Attività proposte:
1. Rispondi alle domande sul brano dedicato alle pmi italiane durante la pandemia.
(a) In quale veste, secondo il brano, le pmi sono coinvolte soprattutto nel commercio internazionale?
(b) A quale condizione, secondo l'Ocse, le pmi potrebbero essere ancora più a rischio?
(c) Come viene definito nello studio il contesto che l'Italia offre all'imprenditoria?
2. Prosegui il brano sulle pmi italiane durante la pandemia dopo la sua ultima frase.
+++ Estratto del testo
Molte le insidie per le piccole e medie imprese italiane durante la pandemia. Le pmi, infatti, sono state tra le più esposte alle interruzioni delle catene globali di valore. Essendo altamente coinvolte nel commercio internazionale. Soprattutto come esportatrici. Inoltre, indica l’Ocse, potrebbero essere ancora più a rischio. Se gli investimenti esteri diretti saranno influenzati a lungo negativamente dalla crisi. Sos, inoltre, per la capacità di resilienza. E i punti deboli delle pmi in Italia. Anche se il rapporto promuove l’Italia. “Offre un contesto complessivamente favorevole all’ imprenditoria”, si legge nello studio. Tuttavia vari indicatori sono decisamente peggiori della media dei paesi Ocse.
++++++
+++ Materiale di riferimento
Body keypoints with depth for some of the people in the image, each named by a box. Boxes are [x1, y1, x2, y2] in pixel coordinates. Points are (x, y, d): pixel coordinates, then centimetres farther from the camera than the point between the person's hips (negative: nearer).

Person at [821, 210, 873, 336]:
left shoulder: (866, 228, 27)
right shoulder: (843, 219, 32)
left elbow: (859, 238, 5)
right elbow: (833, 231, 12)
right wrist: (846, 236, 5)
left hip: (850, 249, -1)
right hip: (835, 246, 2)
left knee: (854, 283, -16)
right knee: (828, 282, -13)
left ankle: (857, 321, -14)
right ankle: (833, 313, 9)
++++++
Soluzioni:
1.
(a) Come esportatrici.
(b) Se gli investimenti esteri diretti saranno influenzati a lungo negativamente dalla crisi.
(c) Complessivamente favorevole.

2.
Burocrazia

Emergenza burocrazia

In Italia le procedure amministrative per un’azienda sono molteplici. Il relativo indice per l’Italia è pari a 173. Contro il 101 medio Ocse. E in Italia i costi per avviare un’impresa sono molto elevati. Con un’indice pari a 13,8 contro 1,6 medio dei paesi Ocse. Inoltre sono alti anche i costi per risolvere un’insolvenza. Ci sono  crescenti squilibri nelle competenze per l’innovazione sul mercato del lavoro. Particolarmente in quelle necessarie nell’elettronica. Nei computer. E nel problem solving. Che sono sotto la media Ocse.pandemia

Ritardi

Le piccole imprese italiane sono anche in ritardo nel digitale. In particolare nell’e-commerce. E questo potrebbe essere un ostacolo per la ripresa. Solo il 31,5% utilizza la banda larga con velocità di almeno 100M bit al secondo. Contro il 72% della Danimarca. Inoltre il 45,6% utilizza i social media. Contro l’oltre 70% delle pmi brasiliane. Solo il 15,2% utilizza l’e-commerce. Contro l’oltre 50% delle aziende australiane. Va un po’ meglio nel cloud computing. Utilizzato dal 58% delle piccole imprese tricolori. Ma prima della classe, la Finlandia, è al 73%.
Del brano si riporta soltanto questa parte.